If we don’t have a late freeze, if squirrels don’t destroy the buds, if voles don’t eat the roots, and if children playing frisbee don’t trample it, my Calanthe sieboldii will be blooming in a week or two.
Calanthe sieboldii is a woodland orchid from southern Japan. I obtained my plant from Montrose Garden last summer, so this is my first chance to see the flowers. Over the winter, it easily survived 10 F (-12 C) insulated under a couple of inches of snow, but the warm weather that kick-started its growth in late February had me worried. A lot of plants that are perfectly hardy when dormant are damaged by freezing temperatures when they have tender new shoots, and I didn’t want to lose the buds. So, when hard freezes were forecast several times in early March, I covered the plant with a plastic tub and a couple of inches of mulch, then removed it all when the weather warmed up again. It looks as though my efforts have paid off, but I’ll be on tenterhooks until the buds open.
If you are interested in learning more about C. sieboldii, Botany Boy has a great blog post that includes a short video of his hunt for wild plants in Fukuoka Prefecture on the island of Kyushu.

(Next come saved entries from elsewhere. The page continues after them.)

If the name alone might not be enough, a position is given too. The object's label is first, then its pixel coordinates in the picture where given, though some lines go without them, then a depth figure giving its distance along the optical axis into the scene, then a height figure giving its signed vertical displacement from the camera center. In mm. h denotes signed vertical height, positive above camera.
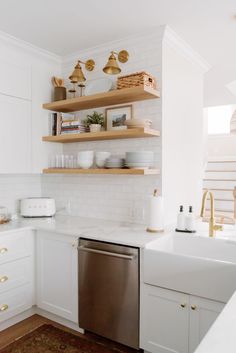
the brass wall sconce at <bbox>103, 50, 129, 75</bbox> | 2191 +751
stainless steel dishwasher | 2094 -902
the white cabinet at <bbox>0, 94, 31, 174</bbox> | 2779 +313
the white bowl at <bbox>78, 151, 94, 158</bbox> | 2867 +134
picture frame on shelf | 2811 +498
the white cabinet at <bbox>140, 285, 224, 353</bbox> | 1823 -967
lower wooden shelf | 2487 -28
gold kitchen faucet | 2389 -451
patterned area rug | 2219 -1350
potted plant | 2818 +453
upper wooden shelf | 2508 +631
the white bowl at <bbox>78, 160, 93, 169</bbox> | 2871 +47
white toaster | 3031 -402
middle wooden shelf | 2492 +296
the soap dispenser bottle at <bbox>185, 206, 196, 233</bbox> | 2465 -450
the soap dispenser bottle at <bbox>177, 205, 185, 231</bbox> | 2500 -434
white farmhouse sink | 1740 -635
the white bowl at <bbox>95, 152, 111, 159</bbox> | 2779 +122
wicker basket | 2479 +750
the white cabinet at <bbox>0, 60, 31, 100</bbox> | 2748 +837
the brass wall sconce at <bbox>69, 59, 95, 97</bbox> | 2367 +743
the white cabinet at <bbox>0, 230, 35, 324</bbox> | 2441 -896
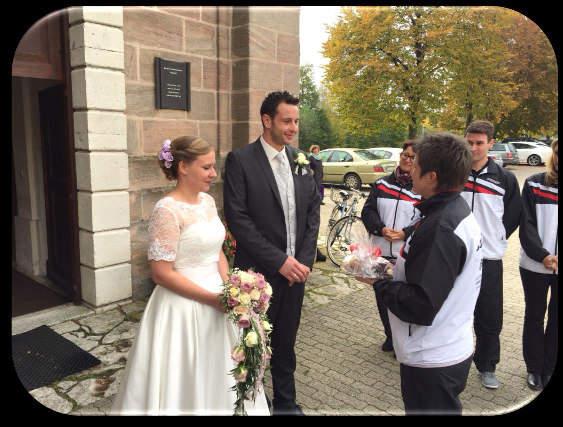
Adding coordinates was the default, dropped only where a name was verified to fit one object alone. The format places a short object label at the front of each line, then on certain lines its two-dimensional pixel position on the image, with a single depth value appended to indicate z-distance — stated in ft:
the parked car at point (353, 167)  58.54
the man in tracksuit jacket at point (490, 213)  12.89
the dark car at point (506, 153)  93.76
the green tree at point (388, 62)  68.90
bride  9.10
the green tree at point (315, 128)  103.65
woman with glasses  14.25
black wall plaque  18.58
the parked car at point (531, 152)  95.30
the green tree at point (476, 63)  69.10
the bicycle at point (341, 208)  30.14
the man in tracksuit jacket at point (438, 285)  7.20
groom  11.02
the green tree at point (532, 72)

From the greenhouse, a blooming Hippeastrum cybister:
Hippeastrum cybister is an unusual bulb from seasonally dry habitat in Bolivia and northern Argentina. It’s a relative of the big “amaryllis” hybrids that are sold as seasonal decorations around Christmas time, but its flowers are much more delicate and elegant. The narrow, twisted petals and sepals are shared with another Argentinian Hippeastrum species, H. angustifolium and with a related species, Sprekelia formosissima, the Jacobean Lily from Mexico. The red color of these species and the tube formed by their lateral sepals and lower petal is suggestive of pollination by humminbirds. However, Google has failed me this evening, and I haven’t been able to confirm that.